Referring now to FIG. 2, there is shown a 14-segment display 30 according to an embodiment of the invention. Segment displays are commonly found on products requiring a simple display for numbers and text. Each segment 31 of the display is made up of a light emissive display element 33 and a reflective display element 34 to enable the display to be seen irrespective of the ambient lighting conditions. In a preferred embodiment the light emissive display element 33 of each segment 31 incorporates electroluminescent material whereas the reflective display element 34 of each segment 31 incorporates electrophoretic pigments. One type of electrophoretic display formed from electrophoretic pigments is commonly made by, and known by the trade name, “Electronic Ink”™. Electrophoretic displays have higher reflectance and contrast than LCDs and provide paper-like readability with ultra-low power consumption and so offer many advantages over an LCD display especially when used in a mobile telephone where power consumption and readability due to the small size of the display is paramount. However, although an electrophoretic display offers a significant improvement over an LCD display, because it is reflective display like an LCD, a backlight is still required in conditions of low or zero illumination. Therefore, the electrophoretic display element is complemented with a second display element of the light emissive type formed integrally with the first display element to form a unitary electronic display.

It must be noted that the invention is not limited to displays incorporating electrophoretic pigments and electroluminescent materials and other combinations of reflective and light emissive display types may also be employed. For example, other light emissive technologies include light emitting polymer (LEP) and organic light emitting diodes (OLED) and another type of known reflective display employs electro-chromic technology.

It will be noted that each segment 31 is configured with the central or inner region formed from the reflective display element 34 and an outer peripheral region or rim formed from the light emissive display element 33. This arrangement is preferred because the central or inner region of each segment 31 can be seen in good ambient light conditions and, in comparatively low ambient lighting conditions, when the reflective display element 34 cannot be seen, the light emissive display element 33 forming the peripheral outer rim of each segment 31 is visible instead. It will be appreciated that the segments 31 may also be formed with their inner or central regions formed from light emissive display elements 33 and their peripheral regions formed from the reflective display elements 34. Therefore either the general outline or the main bodily part of each segment 31 can clearly be seen in any lighting condition displaying the same information, albeit in a slightly different format, rendering the display highly effective and adaptable to contrasting light environments.

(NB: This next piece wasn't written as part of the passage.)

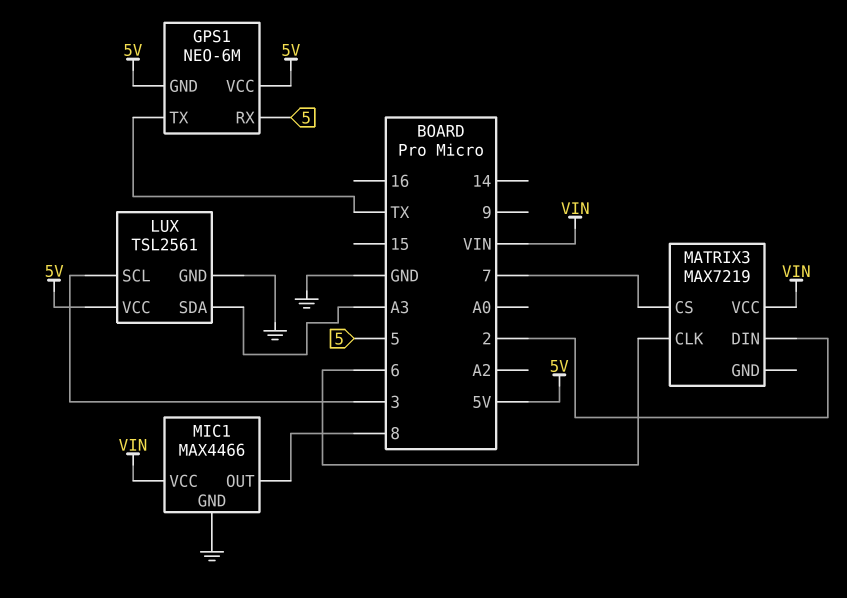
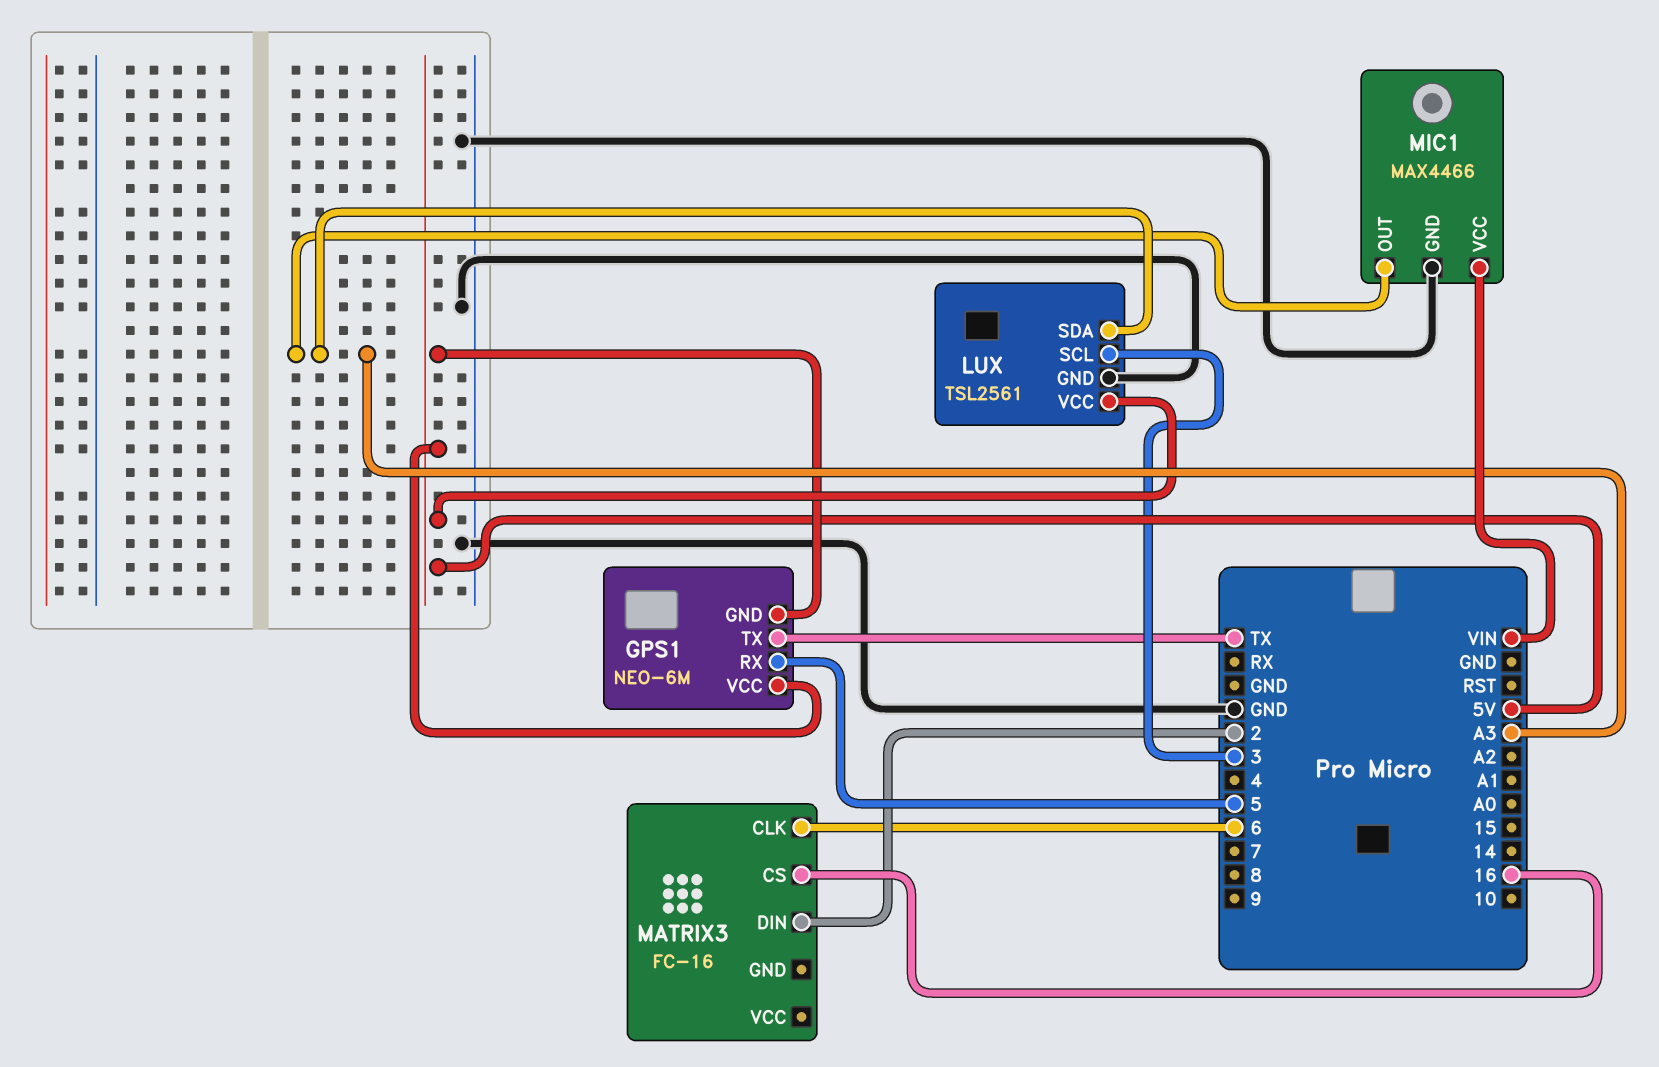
MATRIX3: MAX7219 -> FC-16
MATRIX3 pin CS: 7 -> 16
MATRIX3 pin VCC: VIN -> none
MIC1 pin OUT: 8 -> A3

An enlarged plan view of a portion of an electronic display according to the invention is illustrated in FIG. 3. In this portion, the inner region 60 is formed from an electroluminescent display element 33 and the outer peripheral rim 61 is formed from an electrophoretic display element 34. The construction of the whole hybrid display and the electroluminescent display element 33 will be described in more detail with reference to FIG. 5. However, it can be seen that the electrophoretic display element 34 comprises millions of tiny microcapsules 36 (only seven microcapsules being shown in the greatly enlarged view of FIG. 3). As can be seen from FIG. 4 a, each microcapsule 36 contains positively charged white particles 37 and negatively charged black particles 38 suspended in a clear fluid 39 and sandwiched between

thin electrode sheets

40, 41 above and below the microcapsules 36. When a positive electric field is applied via the lower electrode sheet 40 on which the microcapsules 36 are coated, the white particles 37 move away from the positive electrode field to the top of the microcapsule 36 where they become visible to a user looking at the display in the direction of arrow X in FIG. 4 b. This makes the surface appear white in that region of the display.

At the same time, a negative electric field applied to the other electrode sheet 41 pulls the black particles 38 to the bottom of the microcapsules 36 so that they are hidden. If the electric field in each

electrode sheet

40,41 is reversed, the opposite occurs so that the black particles 38 appear at the top of the capsule 36 and that region of the display appears dark, as illustrated in FIG. 4 a.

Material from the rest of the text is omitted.